During Potvin’s graduate studies, the field of computer structural analysis and finite element analysis was just beginning to emerge on the West Coast. Hartz acquired one of the first finite-element computer programs, called the ELAS program, from the Jet Propulsion Laboratory in California. Looking for someone with a knack for computer programs to learn how to operate it, Hartz asked Potvin to oversee installing, maintaining and updating the software.
Potvin not only learned how to use the ELAS program, he later enjoyed a 35-year career as one of ExxonMobil’s lead experts in finite-element analysis and software engineering. Shortly after joining ExxonMobil, Potvin was the first to use finite element techniques to analyze the large tubular connections that comprised the framework of the giant offshore platforms constructed for the oil discoveries in the Santa Barbara channel. As the potential for the software spread throughout the company, Potvin’s expertise was increasingly called upon. He eventually oversaw the maintenance, development and acquisition of similar software to be employed on a wide range of company problems.
Prior to his retirement from ExxonMobil in 2003, Potvin began taking advantage of the company’s 3:1 matching program to support the CEE discretionary fund and Engineering Dean’s Fund for Excellence. Seeing first-hand the benefits of matching programs, Potvin was inspired to leverage his annual gift on an even larger scale.

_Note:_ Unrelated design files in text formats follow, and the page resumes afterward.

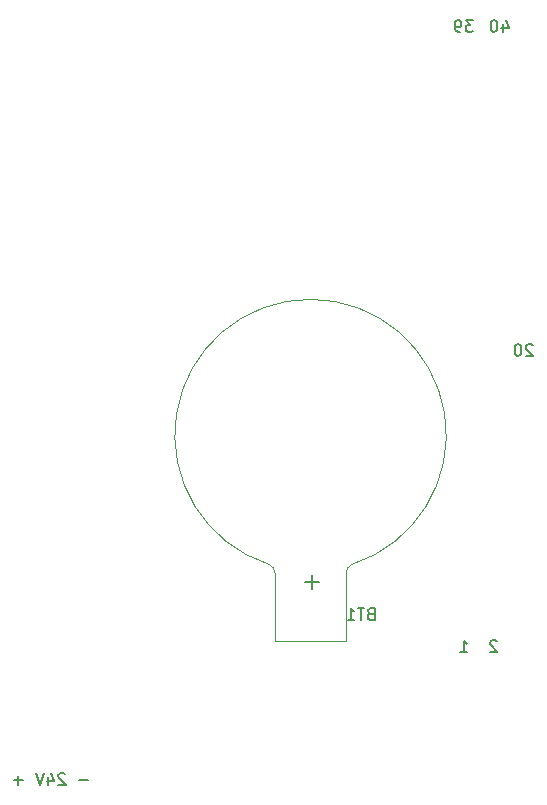
<source format=gbr>
G04 #@! TF.GenerationSoftware,KiCad,Pcbnew,5.99.0-unknown-c3175b4~86~ubuntu16.04.1*
G04 #@! TF.CreationDate,2019-12-02T17:49:08+01:00*
G04 #@! TF.ProjectId,OpenPLC,4f70656e-504c-4432-9e6b-696361645f70,0.01*
G04 #@! TF.SameCoordinates,Original*
G04 #@! TF.FileFunction,Legend,Bot*
G04 #@! TF.FilePolarity,Positive*
%FSLAX46Y46*%
G04 Gerber Fmt 4.6, Leading zero omitted, Abs format (unit mm)*
G04 Created by KiCad (PCBNEW 5.99.0-unknown-c3175b4~86~ubuntu16.04.1) date 2019-12-02 17:49:08*
%MOMM*%
%LPD*%
G04 APERTURE LIST*
%ADD10C,0.150000*%
%ADD11C,0.120000*%
G04 APERTURE END LIST*
D10*
X141477904Y-99115619D02*
X141430285Y-99068000D01*
X141335047Y-99020380D01*
X141096952Y-99020380D01*
X141001714Y-99068000D01*
X140954095Y-99115619D01*
X140906476Y-99210857D01*
X140906476Y-99306095D01*
X140954095Y-99448952D01*
X141525523Y-100020380D01*
X140906476Y-100020380D01*
X140287428Y-99020380D02*
X140192190Y-99020380D01*
X140096952Y-99068000D01*
X140049333Y-99115619D01*
X140001714Y-99210857D01*
X139954095Y-99401333D01*
X139954095Y-99639428D01*
X140001714Y-99829904D01*
X140049333Y-99925142D01*
X140096952Y-99972761D01*
X140192190Y-100020380D01*
X140287428Y-100020380D01*
X140382666Y-99972761D01*
X140430285Y-99925142D01*
X140477904Y-99829904D01*
X140525523Y-99639428D01*
X140525523Y-99401333D01*
X140477904Y-99210857D01*
X140430285Y-99115619D01*
X140382666Y-99068000D01*
X140287428Y-99020380D01*
X138461714Y-124197619D02*
X138414095Y-124150000D01*
X138318857Y-124102380D01*
X138080761Y-124102380D01*
X137985523Y-124150000D01*
X137937904Y-124197619D01*
X137890285Y-124292857D01*
X137890285Y-124388095D01*
X137937904Y-124530952D01*
X138509333Y-125102380D01*
X137890285Y-125102380D01*
X135350285Y-125127380D02*
X135921714Y-125127380D01*
X135636000Y-125127380D02*
X135636000Y-124127380D01*
X135731238Y-124270238D01*
X135826476Y-124365476D01*
X135921714Y-124413095D01*
X138969714Y-71921714D02*
X138969714Y-72588380D01*
X139207809Y-71540761D02*
X139445904Y-72255047D01*
X138826857Y-72255047D01*
X138255428Y-71588380D02*
X138160190Y-71588380D01*
X138064952Y-71636000D01*
X138017333Y-71683619D01*
X137969714Y-71778857D01*
X137922095Y-71969333D01*
X137922095Y-72207428D01*
X137969714Y-72397904D01*
X138017333Y-72493142D01*
X138064952Y-72540761D01*
X138160190Y-72588380D01*
X138255428Y-72588380D01*
X138350666Y-72540761D01*
X138398285Y-72493142D01*
X138445904Y-72397904D01*
X138493523Y-72207428D01*
X138493523Y-71969333D01*
X138445904Y-71778857D01*
X138398285Y-71683619D01*
X138350666Y-71636000D01*
X138255428Y-71588380D01*
X136445523Y-71588380D02*
X135826476Y-71588380D01*
X136159809Y-71969333D01*
X136016952Y-71969333D01*
X135921714Y-72016952D01*
X135874095Y-72064571D01*
X135826476Y-72159809D01*
X135826476Y-72397904D01*
X135874095Y-72493142D01*
X135921714Y-72540761D01*
X136016952Y-72588380D01*
X136302666Y-72588380D01*
X136397904Y-72540761D01*
X136445523Y-72493142D01*
X135350285Y-72588380D02*
X135159809Y-72588380D01*
X135064571Y-72540761D01*
X135016952Y-72493142D01*
X134921714Y-72350285D01*
X134874095Y-72159809D01*
X134874095Y-71778857D01*
X134921714Y-71683619D01*
X134969333Y-71636000D01*
X135064571Y-71588380D01*
X135255047Y-71588380D01*
X135350285Y-71636000D01*
X135397904Y-71683619D01*
X135445523Y-71778857D01*
X135445523Y-72016952D01*
X135397904Y-72112190D01*
X135350285Y-72159809D01*
X135255047Y-72207428D01*
X135064571Y-72207428D01*
X134969333Y-72159809D01*
X134921714Y-72112190D01*
X134874095Y-72016952D01*
X103853857Y-135961428D02*
X103091952Y-135961428D01*
X101901476Y-135437619D02*
X101853857Y-135390000D01*
X101758619Y-135342380D01*
X101520523Y-135342380D01*
X101425285Y-135390000D01*
X101377666Y-135437619D01*
X101330047Y-135532857D01*
X101330047Y-135628095D01*
X101377666Y-135770952D01*
X101949095Y-136342380D01*
X101330047Y-136342380D01*
X100472904Y-135675714D02*
X100472904Y-136342380D01*
X100711000Y-135294761D02*
X100949095Y-136009047D01*
X100330047Y-136009047D01*
X100091952Y-135342380D02*
X99758619Y-136342380D01*
X99425285Y-135342380D01*
X98330047Y-135961428D02*
X97568142Y-135961428D01*
X97949095Y-136342380D02*
X97949095Y-135580476D01*
D11*
X122727281Y-95224329D02*
G75*
G03X119182000Y-117670000I-45281J-11495671D01*
G01*
X119155616Y-117668246D02*
G75*
G02X119682000Y-118420000I-273616J-751754D01*
G01*
X122636719Y-95224329D02*
G75*
G02X126182000Y-117670000I45281J-11495671D01*
G01*
X126208384Y-117668246D02*
G75*
G03X125682000Y-118420000I273616J-751754D01*
G01*
X125682000Y-124120000D02*
X125682000Y-118420000D01*
X119682000Y-124120000D02*
X125682000Y-124120000D01*
X119682000Y-124120000D02*
X119682000Y-118420000D01*
D10*
X127767714Y-121848571D02*
X127624857Y-121896190D01*
X127577238Y-121943809D01*
X127529619Y-122039047D01*
X127529619Y-122181904D01*
X127577238Y-122277142D01*
X127624857Y-122324761D01*
X127720095Y-122372380D01*
X128101047Y-122372380D01*
X128101047Y-121372380D01*
X127767714Y-121372380D01*
X127672476Y-121420000D01*
X127624857Y-121467619D01*
X127577238Y-121562857D01*
X127577238Y-121658095D01*
X127624857Y-121753333D01*
X127672476Y-121800952D01*
X127767714Y-121848571D01*
X128101047Y-121848571D01*
X127243904Y-121372380D02*
X126672476Y-121372380D01*
X126958190Y-122372380D02*
X126958190Y-121372380D01*
X125815333Y-122372380D02*
X126386761Y-122372380D01*
X126101047Y-122372380D02*
X126101047Y-121372380D01*
X126196285Y-121515238D01*
X126291523Y-121610476D01*
X126386761Y-121658095D01*
X122789142Y-118598571D02*
X122789142Y-119741428D01*
X123360571Y-119170000D02*
X122217714Y-119170000D01*
M02*

</source>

This ultimately led to the formation of the endowment.
“My philosophy in life is that no one achieves something all by themselves,” Potvin said. “There is a responsibility for all of us to give back.”
To mark the 10-year anniversary of Hartz’s death, Potvin’s goal is to grow the fund to $250,000 by 2021. While Potvin is contributing the majority of the funding through annual donations and matching programs, other alumni have generously contributed to the endowment and fundraising is ongoing. If you are interested in supporting the endowment, please contact Janeka Rector at 206-543-8779.
Learn to Leverage Your Gift
Potvin hopes to encourage other potential donors to explore ways to leverage their gifts. The following is a summary of how Potvin is leveraging annual donations to fund an endowment:
• Turn IRA Required Minimum Distributions Into Tax-Free Charitable Rollovers
Starting at age 70 ½, individuals must start withdrawing an annual required minimum disbursement from their IRA. Taxes must be paid on the withdrawal, unless the money is directed toward a qualified charity. By directing $5,000 of his annual required minimum distribution to the endowment, Potvin is able to avoid paying taxes on the withdrawal.
• Apply Employer Matching Gift Programs
Many employers offer educational matching grants. Potvin’s former employer, ExxonMobil, offers a 3:1 matching program. The $5,000 that Potvin withdraws from his IRA and directs to the endowment is therefore matched by $15,000 from ExxonMobil. This brings his annual gift to $20,000 per year.
• Utilize Other Matching Opportunities
Potvin leveraged the UW Endowment Matching Program, which offered 50% matching for all gifts of $100,000 or more. By committing $20,000 per year for five years to the already existing endowment, Potvin’s additional $100,000 was matched with $50,000, bringing the total to $150,000.